Un festival para una Habana de cinco siglos
«La Habana, con sus caderas sonoras, y sus moradas ojeras a todas horas», como la definiera Nicolás Guillén en un apunte poético, recibe del 5 al 15 de diciembre la edición número cuarenta y uno del Festival Internacional del Nuevo Cine Latinoamericano.
Cuántos fotógrafos importantes, como el mexicano Gabriel Figueroa o el argentino Ricardo Aronovich, han intentado aprehender a través de sus cámaras de cine la luz especial que baña a la capital de este «largo lagarto verde». Con sus cinco siglos a cuestas recién cumplidos acoge la conmemoración el 8 de marzo del centenario del cineasta Santiago Álvarez, quien tantos clásicos aportara al cine documental no solo cubano, y al que el certamen consagrará un panel de estudiosos de su obra. Habanero de pura cepa como él, Oscar Valdés —del que también festejamos cien años el 19 de septiembre—, trabajó junto a un jovencísimo Humberto Solás en sus primeras incursiones en la ficción (El retrato, Minerva traduce el mar) antes de legarnos varios títulos resonantes. Lucía (1968), el primer largometraje de Solás, es inconcebible sin el vestuario diseñado por María Elena Molinet, esa artífice que habría cumplido el 30 de septiembre un siglo de su nacimiento en Chaparra, antigua provincia de Oriente.
No transcurren los mismos tiempos en que el nuevo cine latinoamericano era un movimiento —el único de dimensiones continentales en la historia del cine— que estremecía, como los estallidos guerrilleros, del Río Bravo a la Patagonia, «tierra de rebeldes y de creadores», según nuestro Martí.

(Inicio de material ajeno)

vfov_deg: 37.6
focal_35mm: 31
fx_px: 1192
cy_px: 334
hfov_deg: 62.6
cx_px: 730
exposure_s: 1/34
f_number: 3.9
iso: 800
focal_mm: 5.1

Basta citar que en 1969, medio siglo atrás, cuatro filmes resonantes nutrieron ese caudal y la propia historia del cine iberoamericano: Antonio das Mortes y Macunaíma, de Glauber Rocha y Joaquim Pedro de Andrade, respectivamente, en nombre del Cinema Novo Brasileño; Sangre de cóndor (YawarMallku), del boliviano Jorge Sanjinés; y El chacal de Nahueltoro, realizada por el chileno Miguel Littín. Era el mismo año en que el cubano Manuel Octavio Gómez se adelantaba a su tiempo con la gestación de La primera carga al machete.

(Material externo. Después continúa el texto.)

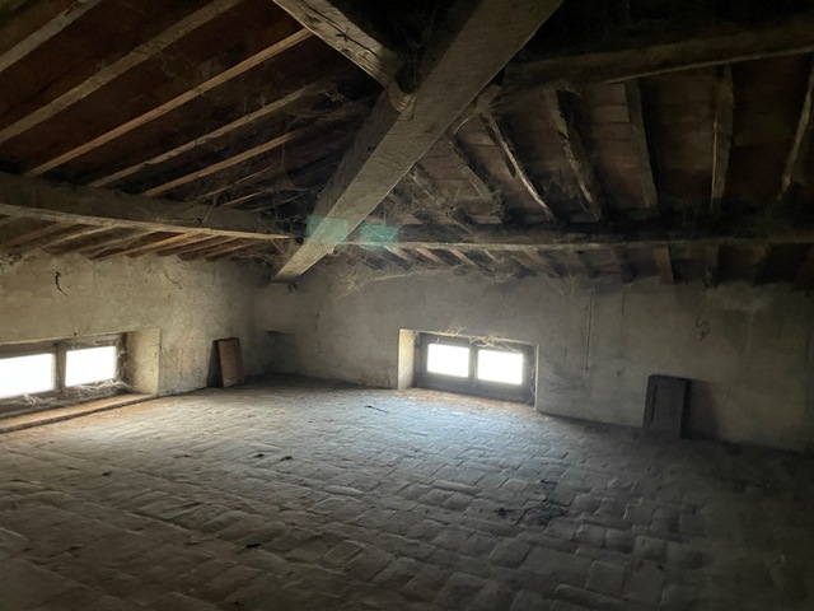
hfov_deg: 67.3
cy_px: 306
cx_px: 407
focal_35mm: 26
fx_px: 611
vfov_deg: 53.1
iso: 640
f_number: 1.6
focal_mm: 4.2
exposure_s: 1/25
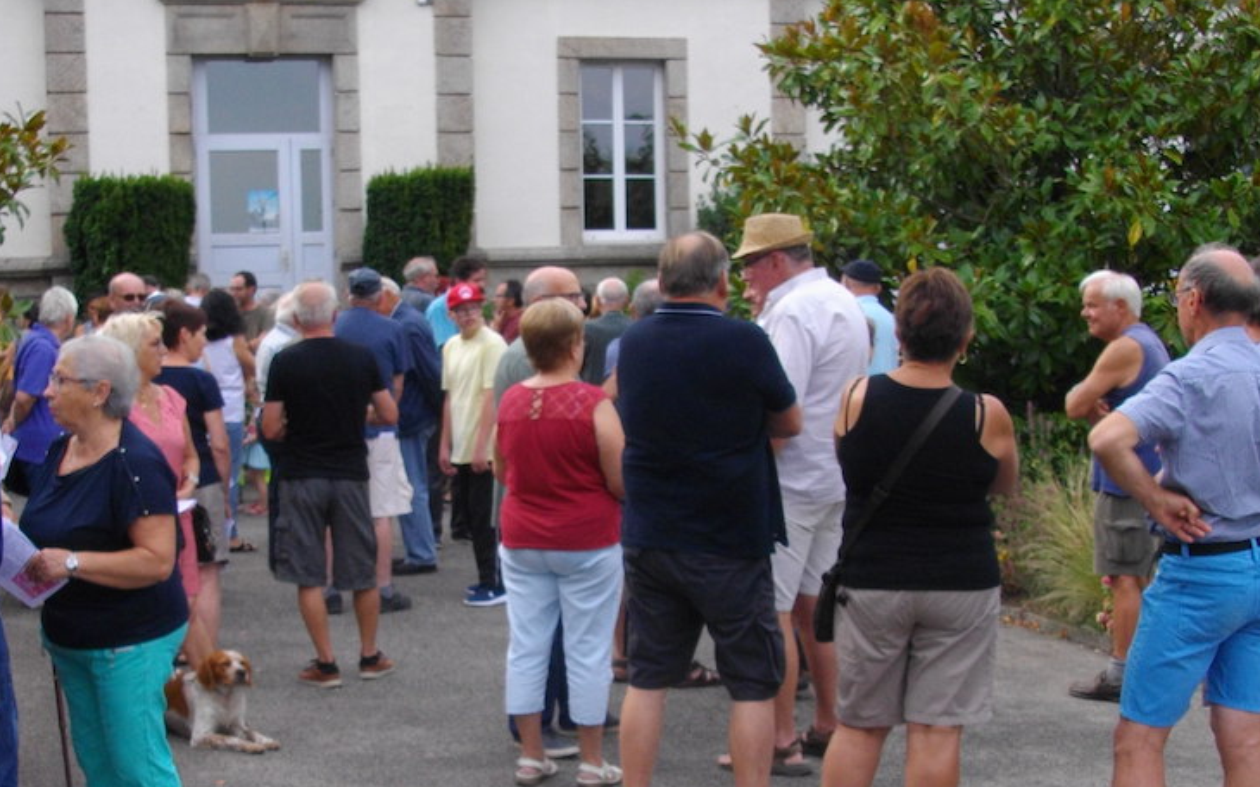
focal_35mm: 54
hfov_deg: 37.5
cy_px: 480
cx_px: 583
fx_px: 1854
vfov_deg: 23.9
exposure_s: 1/320
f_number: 2.9
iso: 100
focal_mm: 5.7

Aunque algunos cineastas de la vieja guardia se mantienen en activo —y es ineludible el mexicano Arturo Ripstein—, una generación novísima aborda temas de su propia realidad, sin olvidar páginas y figuras de la historia, desde disímiles ángulos, pretensiones y resultados. Es raro que los principales festivales no incluyan en su programación y en sus ceremonias de premiación obras producidas en América Latina, muchas veces con la contribución de fondos europeos. Los palmarés de los certámenes de Berlín, Cannes y Venecia de este año lo confirman. Hollywood no descansa en su ánimo de absorber los talentos desbordantes, y el caso más reciente es el del colombiano Ciro Guerra, que tras ser nominado al Oscar por El abrazo de la serpiente, y de deslumbrar a todos con Pájaros de verano, la gran triunfadora en La Habana en el 2018, acaba de estrenar en Venecia su primera película financiada con capital norteamericano: Esperando a los bárbaros, versión de la novela homónima del escritor sudafricano J. M. Coetze.
Al cierre de la convocatoria del 41 Festival Internacional del Nuevo Cine Latinoamericano, el 30 de agosto, se registraron cifras de inscripción mayores que las de los últimos años: 2 200 filmes, 300 guiones inéditos y un centenar de carteles. Descuellan los títulos de Argentina (490), Brasil (245) y México (221), los tres tradicionales colosos, aunque Chile no queda a la zaga con sus múltiples propuestas. Son imaginables las intensas jornadas de visionado a las cuales tuvo que someterse la comisión de selección con el propósito de reducir las cantidades a lo admisible por jurados y salas de exhibición y escoger los títulos imprescindibles para la sección oficial en concurso, las óperas primas, cada vez más reveladoras de miradas originales y audaces, y los apartados informativos. El indescriptible público que colma las salas en esa decena de días amerita todo el esfuerzo posible; muchos espectadores planifican sus vacaciones para ese periodo para consagrar todo el tiempo a ver cine, sin que falten aquellos que compiten entre sí por apreciar el mayor número de películas.
«Ojos que ven, corazón que siente», es la frase promocional en la campaña publicitaria de este festival que, en plena mayoría de edad y en otras circunstancias, prosigue con su voluntad fundacional.